Forest land diverted for non-forest purposes in Kerala increased by 178 per cent between 2008-09 and 2022-23. The rate of diversion peaked between 2021-22 and 2022-23, with forest land diversion increasing 35-fold, the highest in 15 years.
In 2022-23, 137.19 hectares of forest land were diverted for non-forest use, compared to 3.9 hectares in 2021-22, Bhupender Yadav, Union minister of environment, forest and climate change (MoEF&CC), told the Lok Sabha, August 2023.
From 2005 to 2022, the number of tourists visiting Wayanad district increased eightfold. According to Kerala Tourism Statistics-2022, 1,513,141 tourists visited the area in 2022, up from 193,068 in 2005.
In May 2024, the Wayanad Prakrithi Samrakshana Samithi (Wayanad Nature Protection Forum), a group of environmentalists, raised concerns over the increasing number of tourists and related development activities in the ecologically fragile district.
Despite Kerala’s ecological fragility, no specific scientific study has been conducted on the environmental degradation and fragility of the state’s environment.
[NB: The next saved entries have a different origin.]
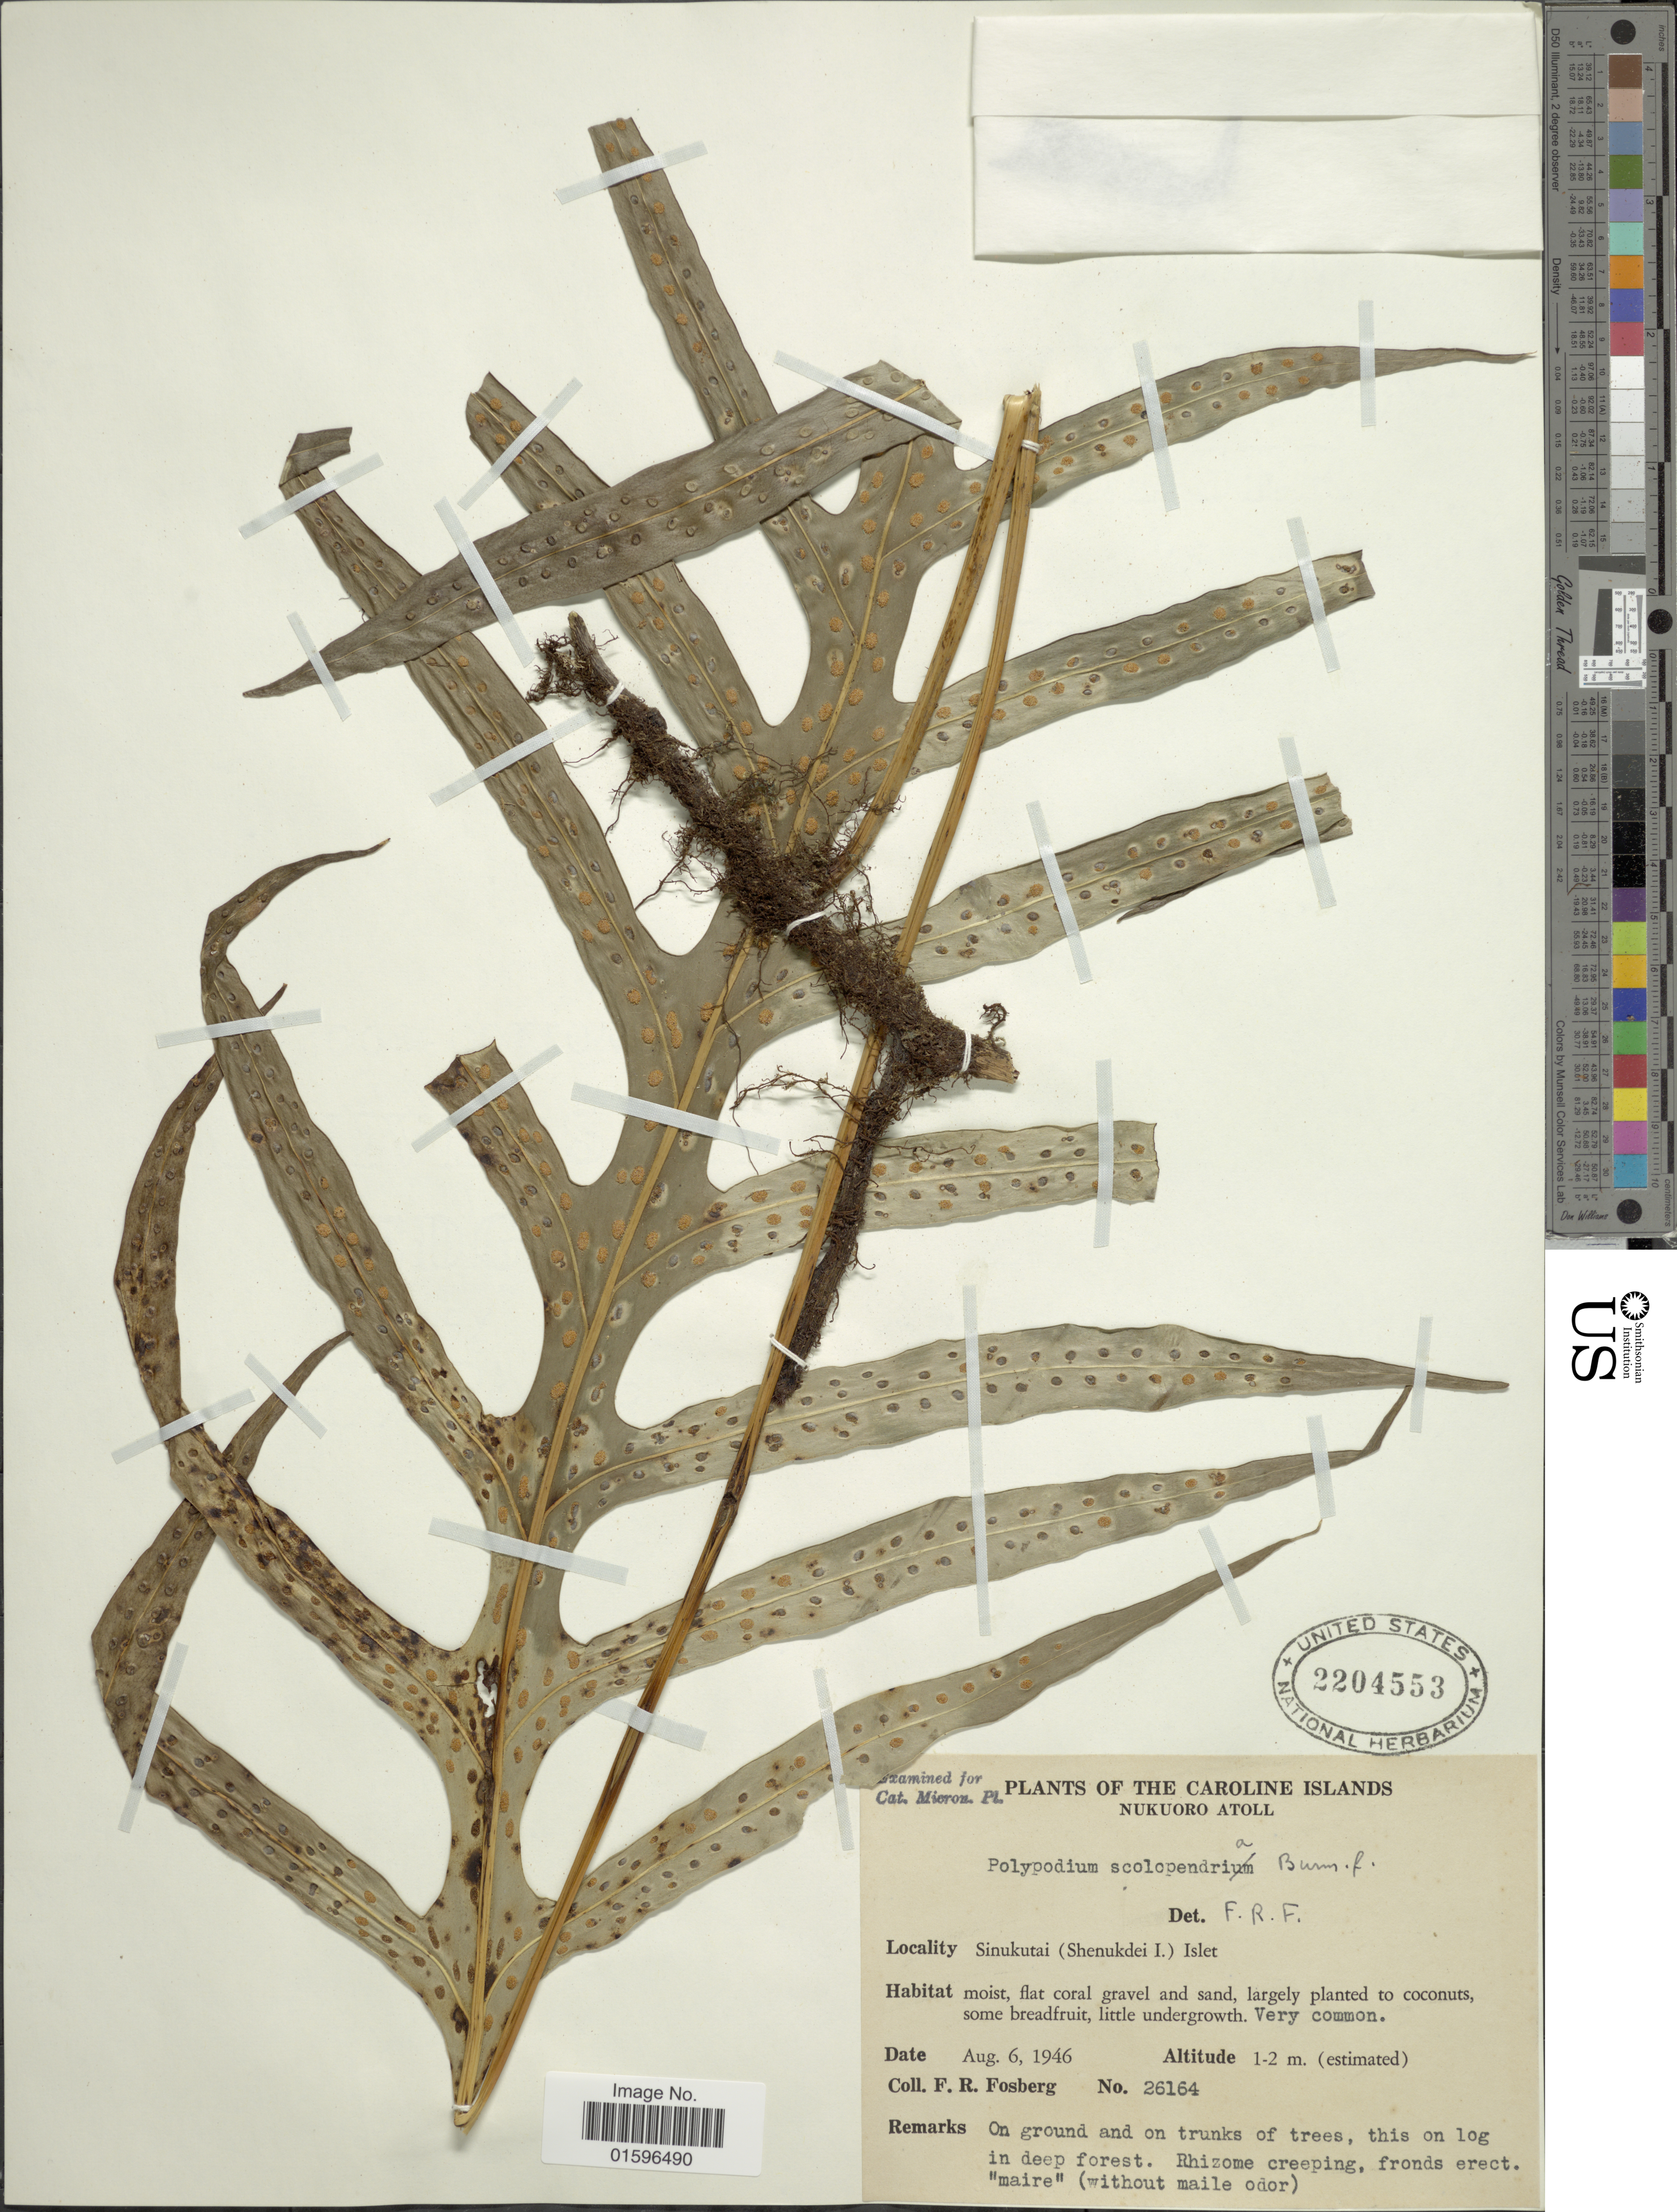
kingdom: Plantae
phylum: Tracheophyta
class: Polypodiopsida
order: Polypodiales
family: Polypodiaceae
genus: Polypodium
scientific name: Polypodium scolopendria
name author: Burm. f.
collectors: F. R. Fosberg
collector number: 26164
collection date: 1946-07-06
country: Micronesia, Federated States of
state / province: Pohnpei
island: Nukuoro Atoll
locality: Caroline Islands, Nukuoro Atoll, Sinukutai (Shenukdei I.) Islet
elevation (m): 1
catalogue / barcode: US 2204553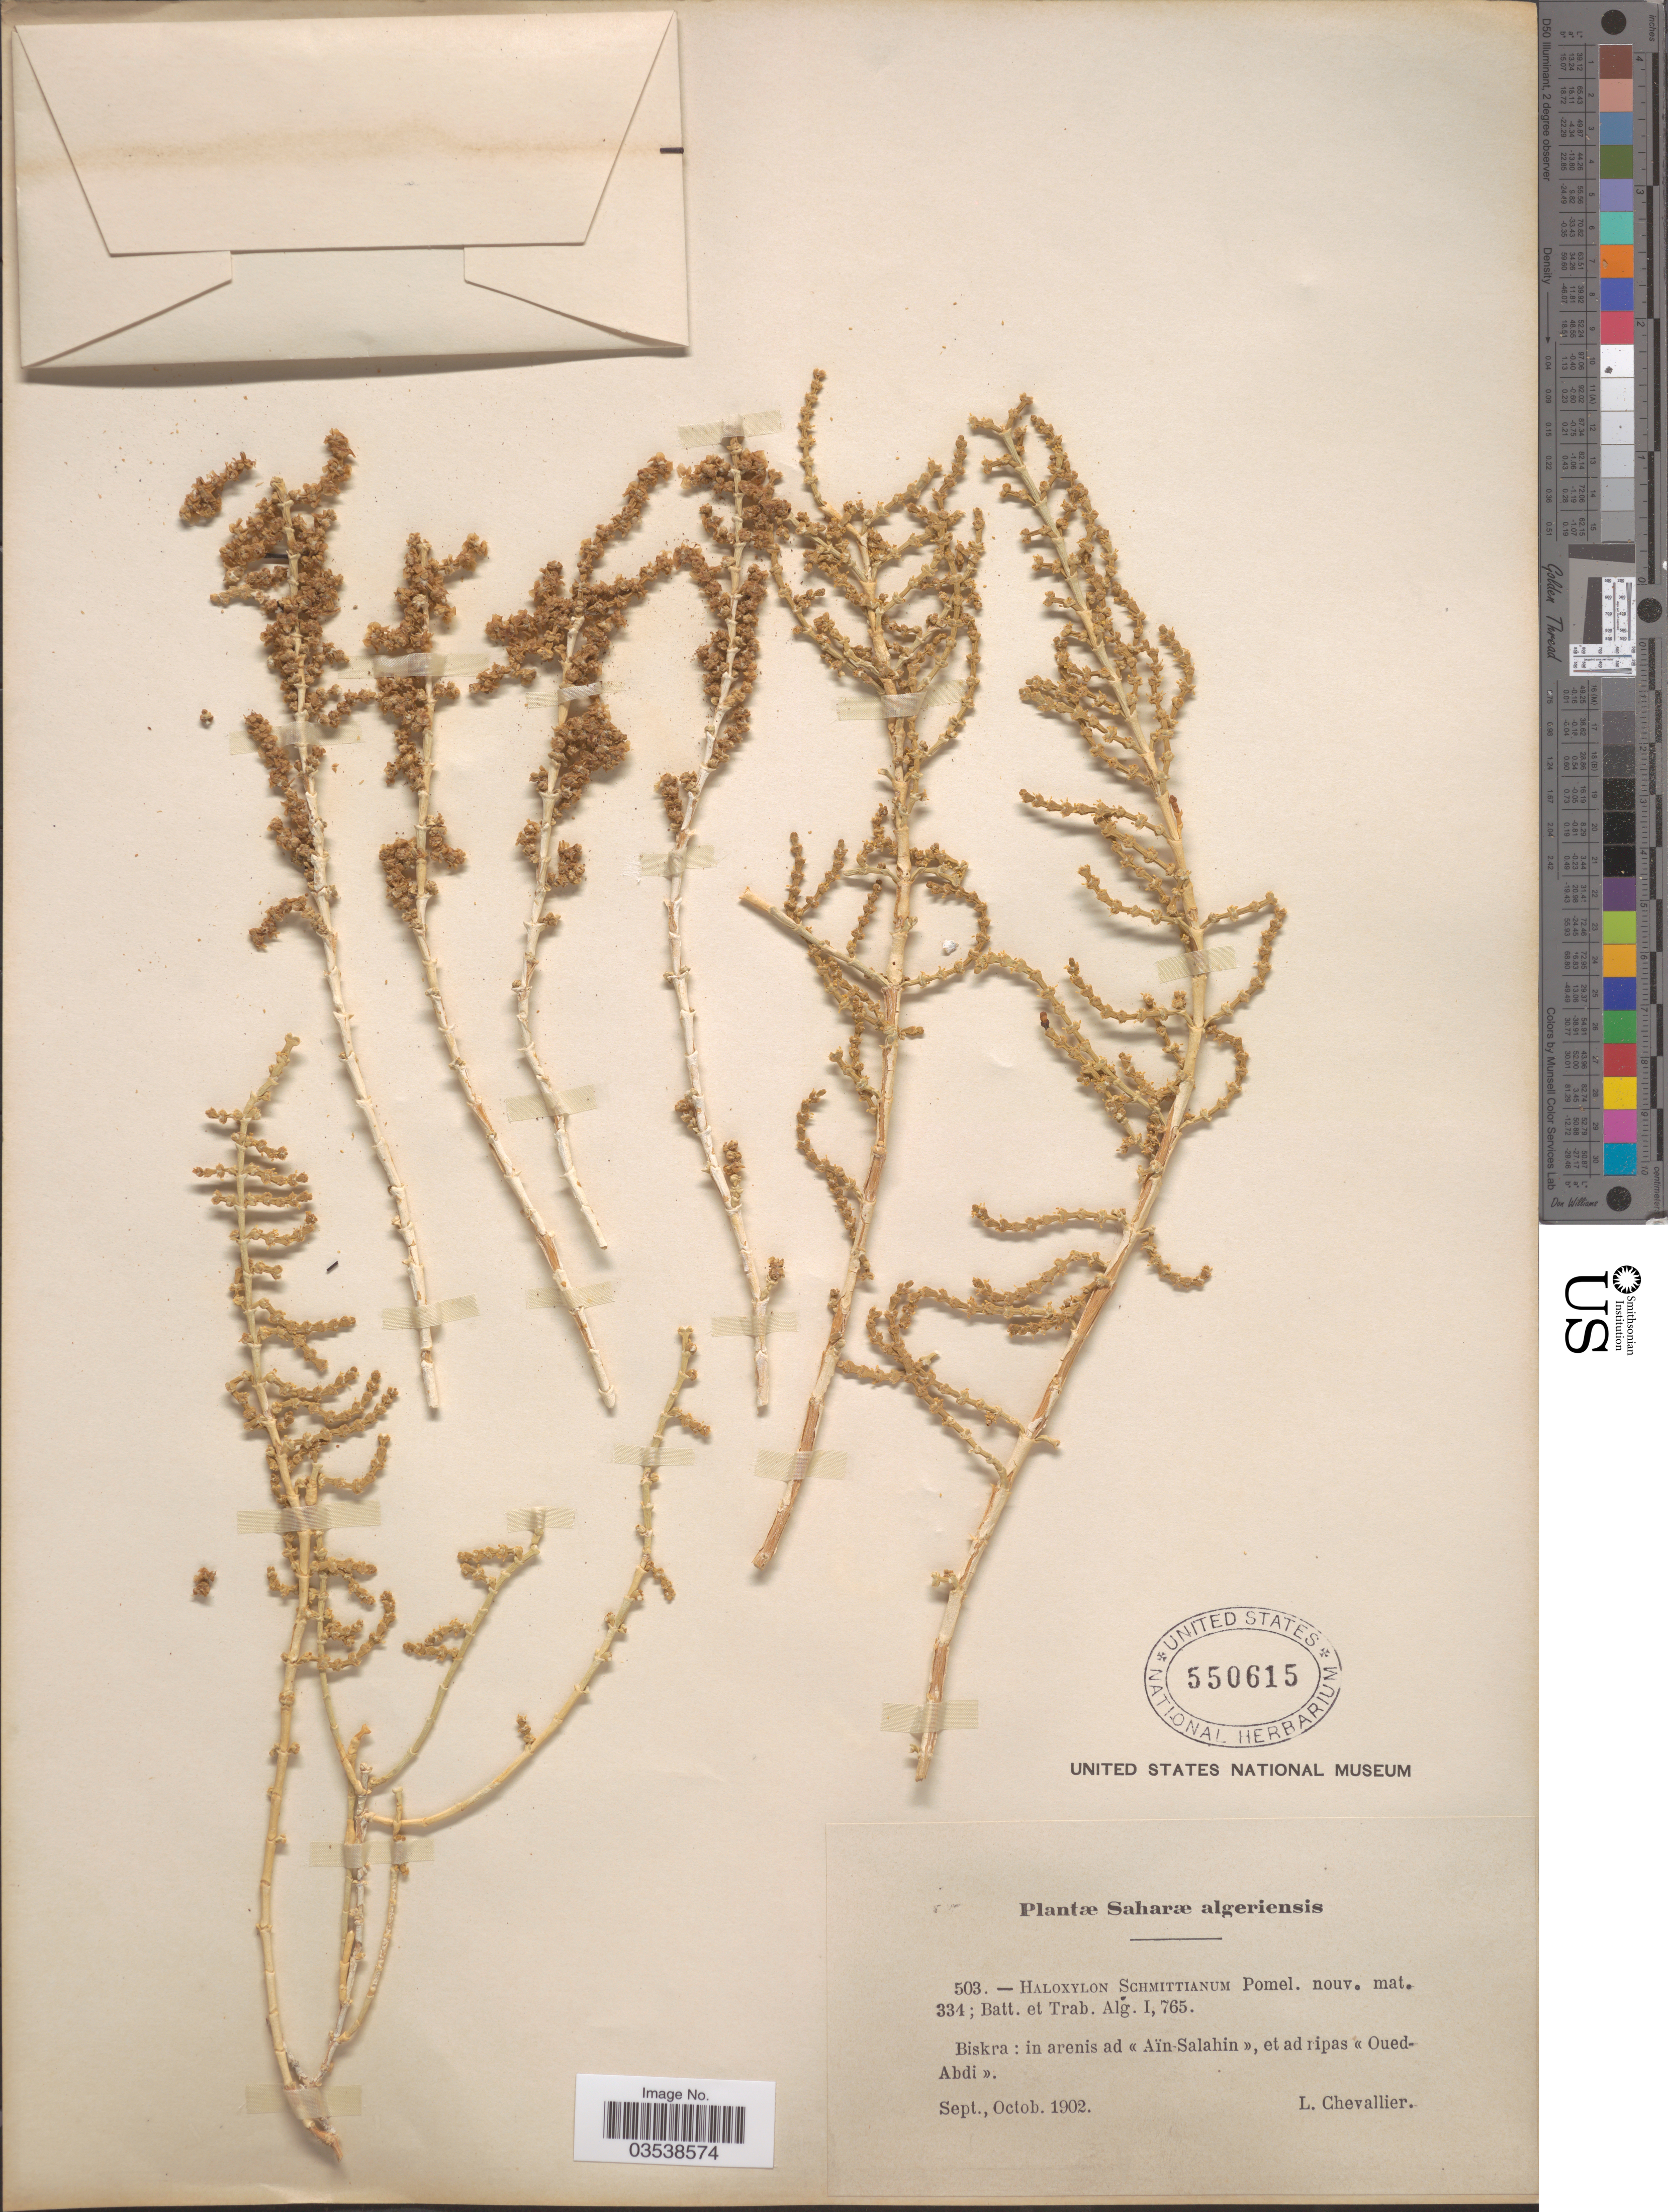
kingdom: Plantae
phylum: Tracheophyta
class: Magnoliopsida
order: Caryophyllales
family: Amaranthaceae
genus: Haloxylon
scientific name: Haloxylon schmittianum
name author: Pomel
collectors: L. Chevallier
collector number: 503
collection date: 1902-09/1902-10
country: Algeria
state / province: Biskra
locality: Saharæ algeriensis. Biskra: in arenis ad <<Aïn-Salahin>>, et ad ripas <<Oued-Abdi>>.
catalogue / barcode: US 550615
This has resulted in incessant flash floods, landslides, and soil silting, increasing soil vulnerability, Kirti Vardhan Singh, Minister of State for MOEF&CC, told the Lok Sabha on July 22, 2024.
Meanwhile, the southern bench of the National Green Tribunal on July 30, 2024, expressed concern over the unprecedented landslides that devastated Wayanad and decided to take up a suo moto hearing.
The disaster in Wayanad serves as a warning to other ecologically vulnerable districts in Kerala and states like Tamil Nadu, where unscientific construction in hilly regions without sufficient risk assessment has been observed.